#### [読解文]
* * * * * * * * *

薬の富山300年の歴史を体感 金岡邸ミニツアー②
「くすりの富山」の象徴的な存在である、薬種商の館金岡邸。
①に引き続き、江戸時代からの歴史を紐解く展示をレポートします。
◾️置き薬のはじまり
金岡邸の母屋の奥に進むと、突如江戸時代再現コーナーが現れます。
これは、富山の薬を世に知らしめた「反魂丹(はんごんたん)」のエピソードの一場面です。
かくして富山の売薬さんは、全国を巡って置き薬を売り歩くようになったというわけです。
◾️先用後利(せんようこうり)というシステム
富山の配置薬の仕組みを表す言葉に「先用後利」があります。
「先に商品を使わせ、後で使った分だけ代金を受け取る」という意味で、江戸時代に始まった一種のクレジット商法のことなんです。
先に得意先に薬箱を渡しておいて、使った分だけ代金を精算し、薬を補充する置き薬の仕組みは、現金収入や医療機関の少ない時代に大変有効でした。
信頼関係を大切にするこの仕組みは、富山売薬の発展に大きく寄与しました。
この配置薬の仕組み、実は現在も活かされているんです。
これまでモンゴルやミャンマー、アフリカなどの医療機関の少ない地域で、この仕組みを普及させる取り組みが行われてきました。
実は私は以前、このJICAの草の根技術協力事業に国際調整員として関わっていた時期があります。その際にミャンマー保健省の皆さんと一緒にこの金岡邸を見学したことが印象に残っています。

* * * * * * * * *

#### [一覧]
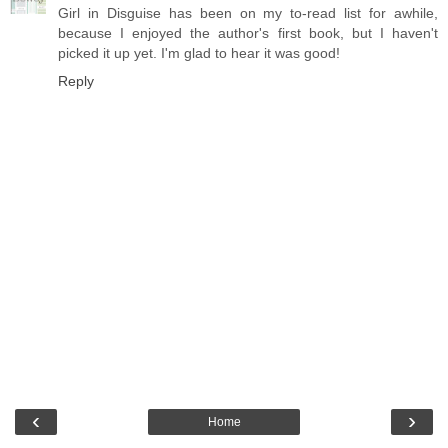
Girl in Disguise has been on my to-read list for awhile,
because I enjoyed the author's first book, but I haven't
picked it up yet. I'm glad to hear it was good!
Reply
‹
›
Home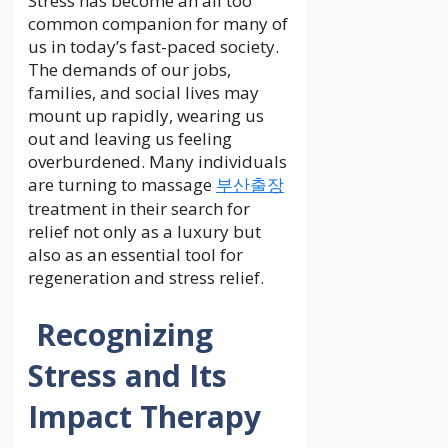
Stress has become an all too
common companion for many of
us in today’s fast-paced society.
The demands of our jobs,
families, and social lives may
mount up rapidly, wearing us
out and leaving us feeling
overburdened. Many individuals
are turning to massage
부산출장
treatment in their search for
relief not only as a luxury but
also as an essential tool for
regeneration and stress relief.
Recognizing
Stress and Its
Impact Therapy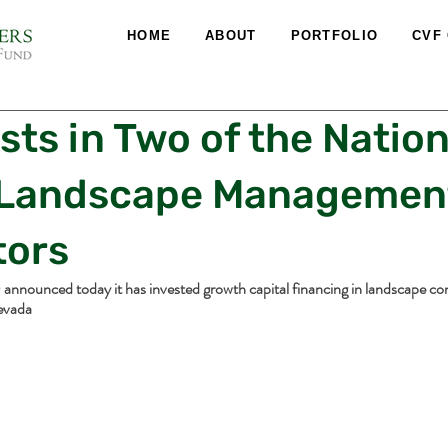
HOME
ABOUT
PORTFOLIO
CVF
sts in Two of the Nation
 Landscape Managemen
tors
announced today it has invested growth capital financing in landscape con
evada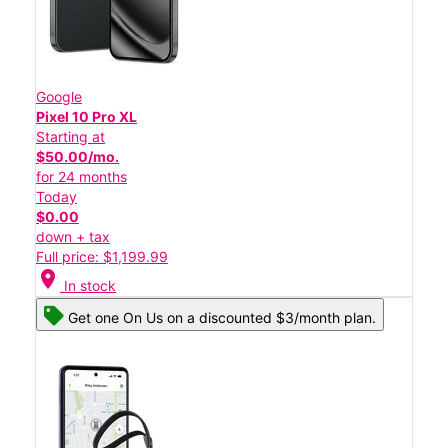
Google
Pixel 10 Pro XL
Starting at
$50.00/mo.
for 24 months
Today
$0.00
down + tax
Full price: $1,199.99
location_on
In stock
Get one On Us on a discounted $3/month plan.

* * * * * * * * *

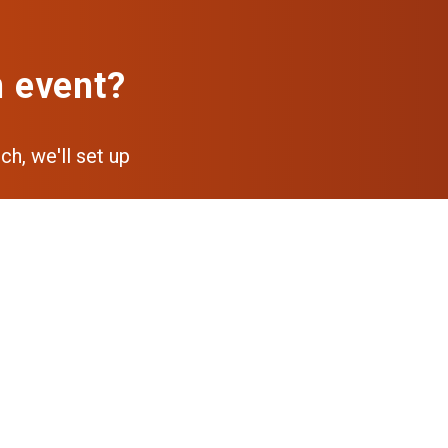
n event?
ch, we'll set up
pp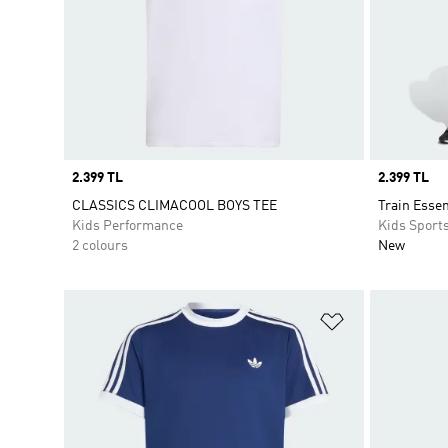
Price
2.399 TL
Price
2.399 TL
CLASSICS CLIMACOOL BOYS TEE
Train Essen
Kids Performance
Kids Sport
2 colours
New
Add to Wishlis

* * * * * * * * *

#### [課題 1]
金岡邸の記事では、「先用後利」はどういう意味だと説明されていますか。
#### [課題 2]
金岡邸の記事の「薬の富山300年の歴史を体感 金岡邸ミニツアー②」から「富山の配置薬の仕組みを表す言葉に「先用後利」があります。」までを、そのまま書き写してください。

#### [解答 1]
先に商品を使わせ、後で使った分だけ代金を受け取るという意味です。

#### [解答 2]
薬の富山300年の歴史を体感 金岡邸ミニツアー②
「くすりの富山」の象徴的な存在である、薬種商の館金岡邸。
①に引き続き、江戸時代からの歴史を紐解く展示をレポートします。
◾️置き薬のはじまり
金岡邸の母屋の奥に進むと、突如江戸時代再現コーナーが現れます。
これは、富山の薬を世に知らしめた「反魂丹(はんごんたん)」のエピソードの一場面です。
かくして富山の売薬さんは、全国を巡って置き薬を売り歩くようになったというわけです。
◾️先用後利(せんようこうり)というシステム
富山の配置薬の仕組みを表す言葉に「先用後利」があります。